Blogging and the heat death of the universe
Here’s a fun thing: the other day Matthias linked to an old essay of mine—please do not read it because yikes—but I noticed that it looks very different now; the layout is busted in a few places, the animations have stopped altogether, and Nocturno has been replaced with sturdy, reliable, good-ol’ Georgia.
What happened here?
Well, some things were lost in the shuffle from one build process to another but these regressions also happened because I was using a lot of third party scripts and, dearest of readers, you should avoid them altogether. It wasn’t until a few years ago that I started to bundle all of my essays up into pure HTML. Inject the CSS into them, save it as a .html file, and make sure that even if I change build processes nothing can ever really break (like there’s no dependencies on some weird markdown plugin only available through the Liquid templating language or some such thing I’ll forget in 5 years).

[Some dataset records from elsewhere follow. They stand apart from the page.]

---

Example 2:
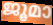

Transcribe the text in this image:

ജൂമാ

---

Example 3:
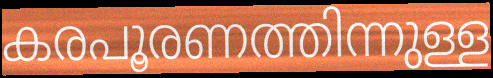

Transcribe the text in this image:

കരപൂരണത്തിന്നുള്ള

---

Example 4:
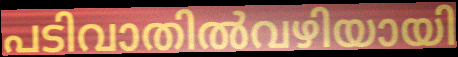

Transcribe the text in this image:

പടിവാതിൽവഴിയായി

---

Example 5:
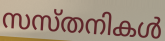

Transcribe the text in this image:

സസ്തനികൾ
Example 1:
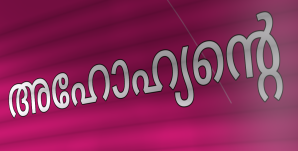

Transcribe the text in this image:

അഹോഹ്യന്റെ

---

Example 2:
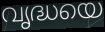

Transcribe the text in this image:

വൃദ്ധയെ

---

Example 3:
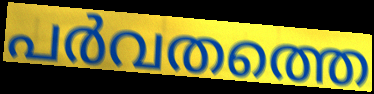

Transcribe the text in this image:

പർവതത്തെ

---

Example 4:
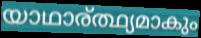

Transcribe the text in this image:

യാഥാര്ത്ഥ്യമാകും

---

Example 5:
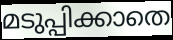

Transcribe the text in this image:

മടുപ്പിക്കാതെ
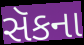
સૅકના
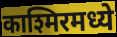
काश्मिरमध्ये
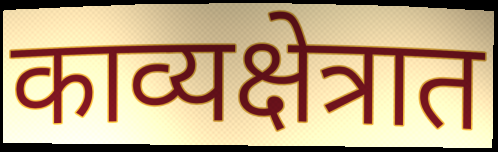
काव्यक्षेत्रात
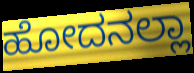
ಹೋದನಲ್ಲಾ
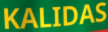
KALIDAS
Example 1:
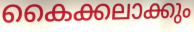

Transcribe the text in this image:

കൈക്കലാക്കും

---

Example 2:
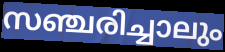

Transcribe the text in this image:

സഞ്ചരിച്ചാലും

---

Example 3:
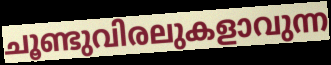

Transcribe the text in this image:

ചൂണ്ടുവിരലുകളാവുന്ന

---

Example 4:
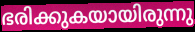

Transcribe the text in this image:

ഭരിക്കുകയായിരുന്നു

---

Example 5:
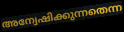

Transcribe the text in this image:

അന്വേഷിക്കുന്നതെന്ന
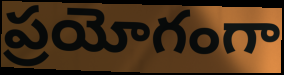
ప్రయోగంగా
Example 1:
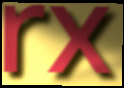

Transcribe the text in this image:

rx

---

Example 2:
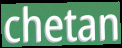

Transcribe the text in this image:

chetan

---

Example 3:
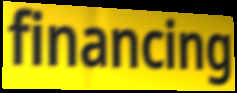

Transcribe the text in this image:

financing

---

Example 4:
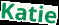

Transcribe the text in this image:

Katie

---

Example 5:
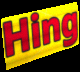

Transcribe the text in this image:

Hing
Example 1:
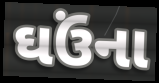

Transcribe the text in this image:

ઘઉંના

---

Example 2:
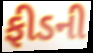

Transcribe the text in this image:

ફીડની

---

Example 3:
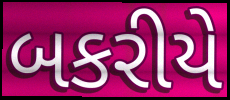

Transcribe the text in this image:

બકરીયે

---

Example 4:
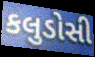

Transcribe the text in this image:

કલુડોસી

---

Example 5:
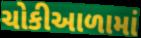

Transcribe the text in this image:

ચોકીઆળામાં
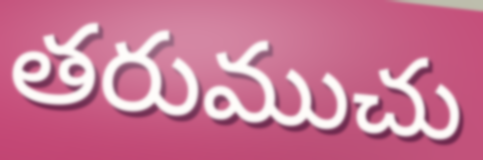
తరుముచు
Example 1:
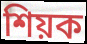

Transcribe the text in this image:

শিয়ক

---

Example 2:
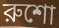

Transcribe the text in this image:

রুশো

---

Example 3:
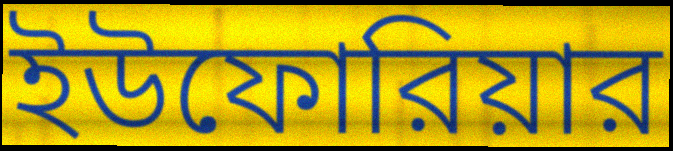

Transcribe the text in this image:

ইউফোরিয়ার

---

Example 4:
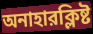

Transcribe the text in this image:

অনাহারক্লিষ্ট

The way that this essay has slowly regressed over the years isn’t something I lament though. Sure, it’s a bit embarrassing maybe, but it’s also a sign of something important: all websites want to be HTML. Regardless of all the complexity, the kick-flip JavaScript you write, or the fancy fonts you throw in there, eventually all that stuff will fade away.
Eventually, if we’re lucky, only the HTML will be left.
The lesson here (I think) is that this is the fate of all websites. If it’s not link rot that gets you then it’s this heat death of the universe problem with entropy setting in slowly over time. And the only way to really defend against it is to build things progressively, to make sure that you’re not tied to one dependency or another. That complex build process? That’s a dependency. Your third party link to some third party font service that depends on their servers running forever? Another dependency.
Thankfully, because of the way the web was built, these dependencies don’t have to end up in absolute failure. Like, the fact that a website I made back in 2016 still exists at all is a complete wonder. But it’s also kinda funny to me that the thing that lasts longest with our websites is probably the part that we spend the least time thinking about—the markup. We spend so long on the animations and the cool grid CSS layout and ultimately all that will slip away (unless you are extremely careful about how you build your website which, dearest of readers, you are absolutely not ever careful enough).
This is the second law of thermodynamics made clear on the web: the entropy of any isolated system always increases and, at some point or another, all that’s left of a website is the markup.